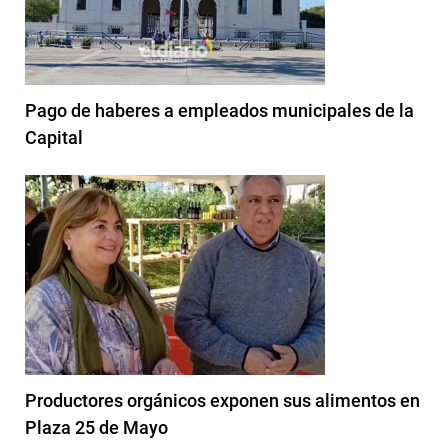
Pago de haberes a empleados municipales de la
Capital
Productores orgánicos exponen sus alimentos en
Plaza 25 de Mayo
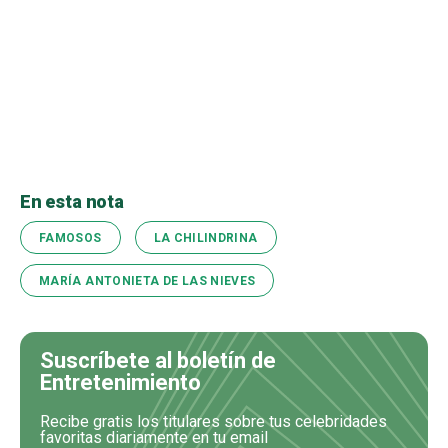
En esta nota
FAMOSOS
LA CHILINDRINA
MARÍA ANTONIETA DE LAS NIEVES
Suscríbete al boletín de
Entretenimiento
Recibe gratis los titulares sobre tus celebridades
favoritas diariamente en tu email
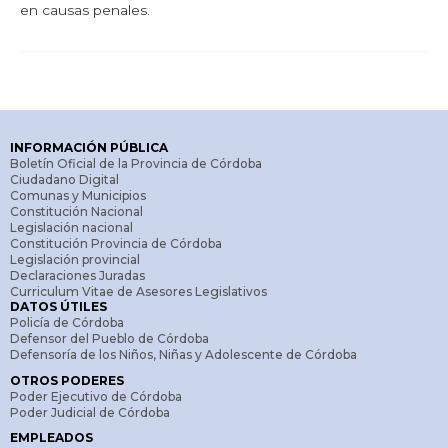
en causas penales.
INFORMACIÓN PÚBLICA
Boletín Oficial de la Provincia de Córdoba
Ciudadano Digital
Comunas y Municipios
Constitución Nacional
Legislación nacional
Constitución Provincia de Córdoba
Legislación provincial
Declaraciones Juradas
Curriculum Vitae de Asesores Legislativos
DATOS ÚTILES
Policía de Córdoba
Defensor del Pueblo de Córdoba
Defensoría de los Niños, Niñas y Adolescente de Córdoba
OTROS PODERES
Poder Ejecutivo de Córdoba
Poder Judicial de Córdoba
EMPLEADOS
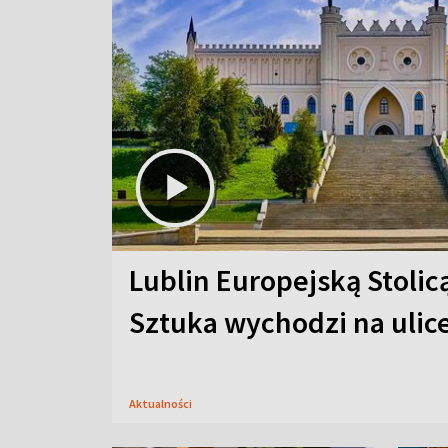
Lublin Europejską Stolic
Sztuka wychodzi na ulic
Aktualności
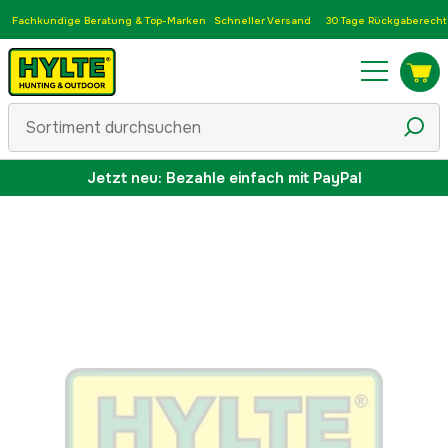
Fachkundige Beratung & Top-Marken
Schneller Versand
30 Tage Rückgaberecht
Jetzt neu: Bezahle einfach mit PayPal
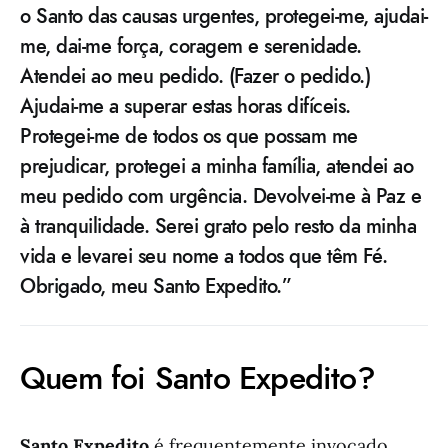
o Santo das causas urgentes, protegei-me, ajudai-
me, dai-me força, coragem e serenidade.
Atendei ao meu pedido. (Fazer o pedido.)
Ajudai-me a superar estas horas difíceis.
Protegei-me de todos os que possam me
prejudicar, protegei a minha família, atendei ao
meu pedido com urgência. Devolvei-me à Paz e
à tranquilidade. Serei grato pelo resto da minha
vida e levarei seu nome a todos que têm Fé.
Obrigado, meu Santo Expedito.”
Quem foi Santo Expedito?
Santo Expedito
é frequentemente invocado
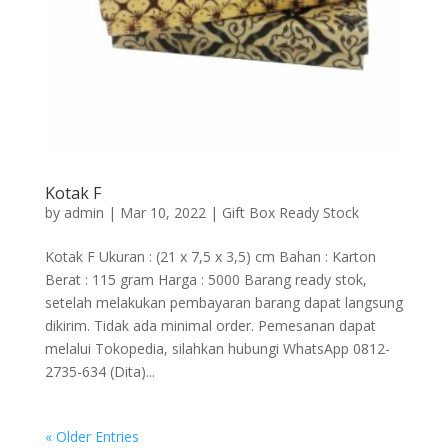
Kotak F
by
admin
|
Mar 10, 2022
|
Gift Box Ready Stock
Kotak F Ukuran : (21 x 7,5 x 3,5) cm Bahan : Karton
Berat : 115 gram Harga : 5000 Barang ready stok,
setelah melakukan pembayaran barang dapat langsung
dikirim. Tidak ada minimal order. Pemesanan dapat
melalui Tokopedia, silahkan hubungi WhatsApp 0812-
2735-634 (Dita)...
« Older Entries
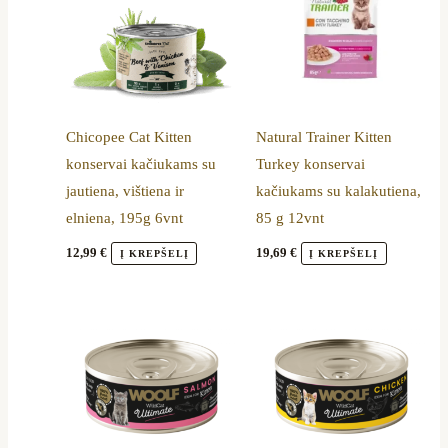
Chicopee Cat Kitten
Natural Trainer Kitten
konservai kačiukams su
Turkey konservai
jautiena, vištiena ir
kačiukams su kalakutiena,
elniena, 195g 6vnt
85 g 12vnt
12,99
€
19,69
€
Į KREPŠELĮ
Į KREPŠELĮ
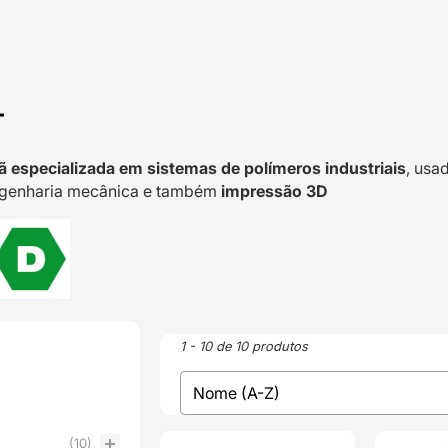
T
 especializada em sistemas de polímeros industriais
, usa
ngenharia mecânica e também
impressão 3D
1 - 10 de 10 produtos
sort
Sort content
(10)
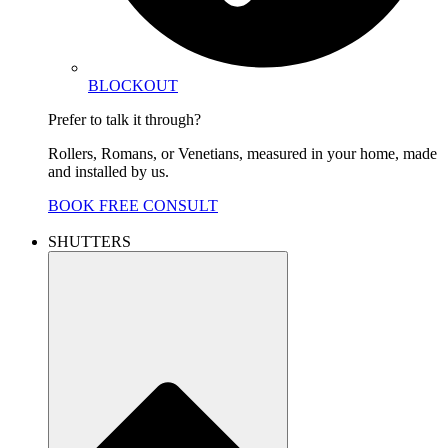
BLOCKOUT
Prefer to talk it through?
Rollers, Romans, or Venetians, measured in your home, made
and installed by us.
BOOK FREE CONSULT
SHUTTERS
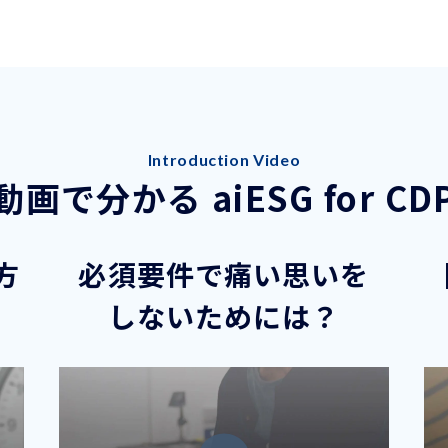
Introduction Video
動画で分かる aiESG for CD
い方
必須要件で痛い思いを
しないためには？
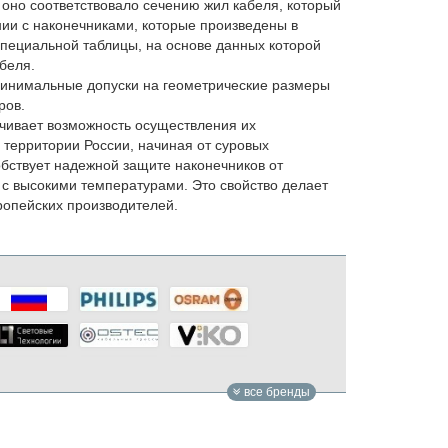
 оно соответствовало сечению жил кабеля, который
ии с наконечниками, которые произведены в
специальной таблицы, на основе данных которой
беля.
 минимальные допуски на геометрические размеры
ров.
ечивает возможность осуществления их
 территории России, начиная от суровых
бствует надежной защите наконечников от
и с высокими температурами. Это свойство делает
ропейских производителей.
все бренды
▬▬▬▬▬▬▬▬▬▬
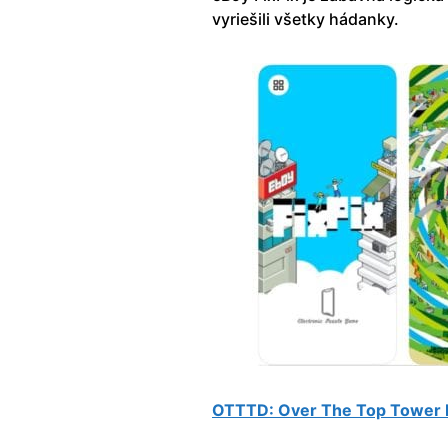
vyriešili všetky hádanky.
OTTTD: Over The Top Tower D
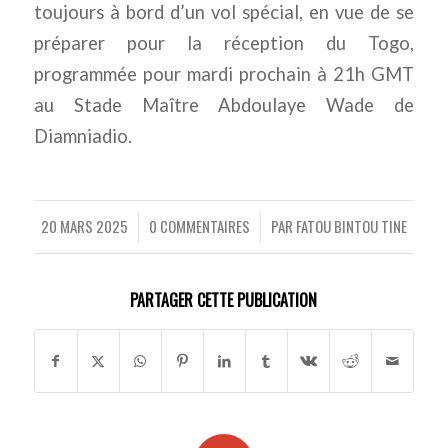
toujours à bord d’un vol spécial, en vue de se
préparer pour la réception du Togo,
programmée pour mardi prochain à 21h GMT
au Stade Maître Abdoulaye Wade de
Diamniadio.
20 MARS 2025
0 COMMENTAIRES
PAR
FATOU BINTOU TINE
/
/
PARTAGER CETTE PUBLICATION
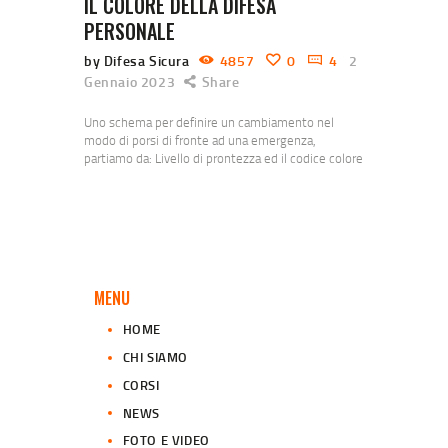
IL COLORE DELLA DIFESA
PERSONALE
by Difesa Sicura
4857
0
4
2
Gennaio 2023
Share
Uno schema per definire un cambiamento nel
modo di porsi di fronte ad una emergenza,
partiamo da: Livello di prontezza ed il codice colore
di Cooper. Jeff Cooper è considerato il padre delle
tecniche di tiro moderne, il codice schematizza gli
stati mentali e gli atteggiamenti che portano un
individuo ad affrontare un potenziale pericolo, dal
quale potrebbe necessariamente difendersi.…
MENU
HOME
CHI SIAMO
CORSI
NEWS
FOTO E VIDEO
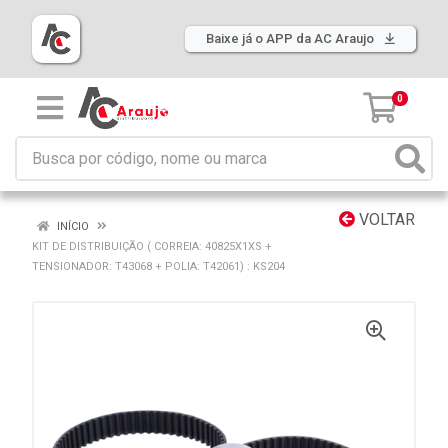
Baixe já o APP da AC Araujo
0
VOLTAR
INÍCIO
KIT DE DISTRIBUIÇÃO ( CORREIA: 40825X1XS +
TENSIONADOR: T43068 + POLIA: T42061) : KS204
▬▬▬▬▬▬▬▬▬▬
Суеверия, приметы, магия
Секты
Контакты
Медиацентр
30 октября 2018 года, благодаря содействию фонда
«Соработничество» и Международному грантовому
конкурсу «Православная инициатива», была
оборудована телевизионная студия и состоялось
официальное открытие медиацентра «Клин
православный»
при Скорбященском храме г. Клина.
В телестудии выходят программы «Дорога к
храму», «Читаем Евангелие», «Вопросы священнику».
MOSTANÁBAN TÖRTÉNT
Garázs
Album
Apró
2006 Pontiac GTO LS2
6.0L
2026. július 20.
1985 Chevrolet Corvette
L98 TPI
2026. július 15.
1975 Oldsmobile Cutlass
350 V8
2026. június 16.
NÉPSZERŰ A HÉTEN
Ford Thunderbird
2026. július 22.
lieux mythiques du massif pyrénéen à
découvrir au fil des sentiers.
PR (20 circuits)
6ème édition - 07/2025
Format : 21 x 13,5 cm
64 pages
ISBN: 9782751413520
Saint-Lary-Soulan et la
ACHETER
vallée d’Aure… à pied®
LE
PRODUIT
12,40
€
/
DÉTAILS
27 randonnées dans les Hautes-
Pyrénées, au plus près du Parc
▬▬▬▬▬▬▬▬▬▬
### [Task brief]
Put the lines of the records, from the line containing "vyriešili všetky hádanky." down to the line containing "TENSIONADOR: T43068 + POLIA: T42061) : KS204", into a JSON list of strings with one string per line. Skip blank lines and leave the pictures out.

### [Answer for this exercise]
[
  "vyriešili všetky hádanky.",
  "OTTTD: Over The Top Tower D",
  "toujours à bord d’un vol spécial, en vue de se",
  "préparer pour la réception du Togo,",
  "programmée pour mardi prochain à 21h GMT",
  "au Stade Maître Abdoulaye Wade de",
  "Diamniadio.",
  "20 MARS 2025",
  "0 COMMENTAIRES",
  "PAR",
  "FATOU BINTOU TINE",
  "/",
  "/",
  "PARTAGER CETTE PUBLICATION",
  "IL COLORE DELLA DIFESA",
  "PERSONALE",
  "by Difesa Sicura",
  "4857",
  "0",
  "4",
  "2",
  "Gennaio 2023",
  "Share",
  "Uno schema per definire un cambiamento nel",
  "modo di porsi di fronte ad una emergenza,",
  "partiamo da: Livello di prontezza ed il codice colore",
  "di Cooper. Jeff Cooper è considerato il padre delle",
  "tecniche di tiro moderne, il codice schematizza gli",
  "stati mentali e gli atteggiamenti che portano un",
  "individuo ad affrontare un potenziale pericolo, dal",
  "quale potrebbe necessariamente difendersi.…",
  "MENU",
  "HOME",
  "CHI SIAMO",
  "CORSI",
  "NEWS",
  "FOTO E VIDEO",
  "Baixe já o APP da AC Araujo",
  "0",
  "VOLTAR",
  "INÍCIO",
  "KIT DE DISTRIBUIÇÃO ( CORREIA: 40825X1XS +",
  "TENSIONADOR: T43068 + POLIA: T42061) : KS204"
]